Background: Cystic fibrosis (CF), a monogenic disease from mutations in the CFTR gene on chromosome 7, causes pancreatic insufficiency and impaired nutrients absorption. Unlike other malabsorption disorders, no data are available in literature on L-T4 absorption in CF. This study analyzed L-T4 absorption and requirement in hypothyroid CF patients.

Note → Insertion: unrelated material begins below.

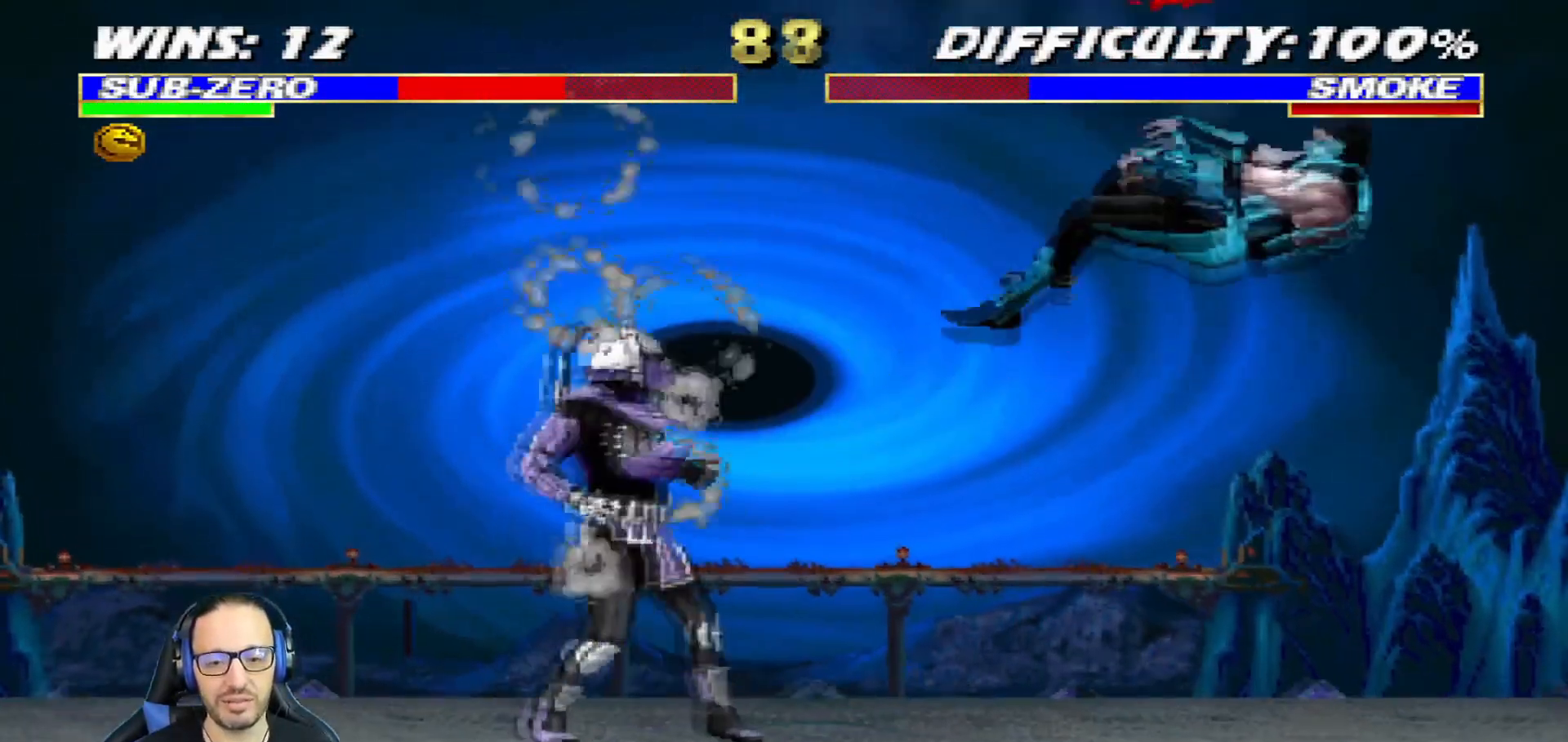
{"buttons": ["CROSS", "CIRCLE", "R1", "R2", "DPAD_RIGHT"], "left_stick": "center", "right_stick": "center", "events": [[50, "R2", "up"], [400, "DPAD_DOWN", "up"], [417, "L1", "up"], [450, "CROSS", "down"], [483, "CIRCLE", "down"], [500, "R2", "down"]]}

Methods: Ten CF patients (7 F, 3 M; mean age 37 yr), with autoimmune (n=6) or post-thyroidectomy (n=4) hypothyroidism, were administered L-T4 tablets. None took medications known to alter L-T4 absorption or metabolism. Fifty age- and sex-matched subjects (43 F, 7 M; mean age 40 yr), with either autoimmune (n=25) or post-operative (n=25) hypothyroidism, served as internal reference group. All patients were advised to take oral L-T4 (starting dose 1.6 μg/kg/daily) at morning under fasting, at least 1 h before breakfast. Target serum TSH values were 0.5–3.0 μIU/ml, according to patients’ age. In each patient, serum TSH and FT4 were measured at enrolment, 8 weeks after starting L-T4 and 4 weeks after every dose adjustment. Two CF patients (1F and 1 M) volunteered for an acute loading test of 600 μg L-T4.

Results: At enrolment, the 6 CF patients with HT had subclinical hypothyroidism (median TSH 6.1 uIU/ml; range 5.2–10) and the 4 patients who had undergone thyroidectomy were overt hypothyroid (median TSH 26.5 μIU/ml; range 11–61, on discharge). L-T4 was started as described. After 8 weeks, all CF patients had inappropriately high serum TSH (median 5.2 μIU/ml vs 2.0 μIU/ml in controls) despite an adequate L-T4 daily dosage, indicating T4 malabsorption. In such patients L-T4 dose has been increased by 25% to 50% or more (2.0 to 5 μg/kg/d) depending on the aetiology (autoimmune/post-operative) compared to controls (median dose 1.68 μg/kg/d; P=0.001). Also, target serum TSH (median 2.95 μIU/ml) was reached in 10±3 months compared to 4±2 months in controls (P=0.001). In the two patients participating to the acute loading test, T4 pharmacokinetic indices (total T4 at 0’=4.38 μg/dl, normal values 5.1–14.1; Cmax =5.62 μg/dl, AUC 0–4 h=21.97 μg/dl) were compatible with malabsorption.

Conclusions: These preliminary observations provide the first evidence of increased need for T4 in CF patients. CF should be included among the digestive diseases causing intestinal malabsorption of L-T4, likely due to the combination of pancreatic insufficiency, chronic intestinal inflammation and reduced production of biliary salts.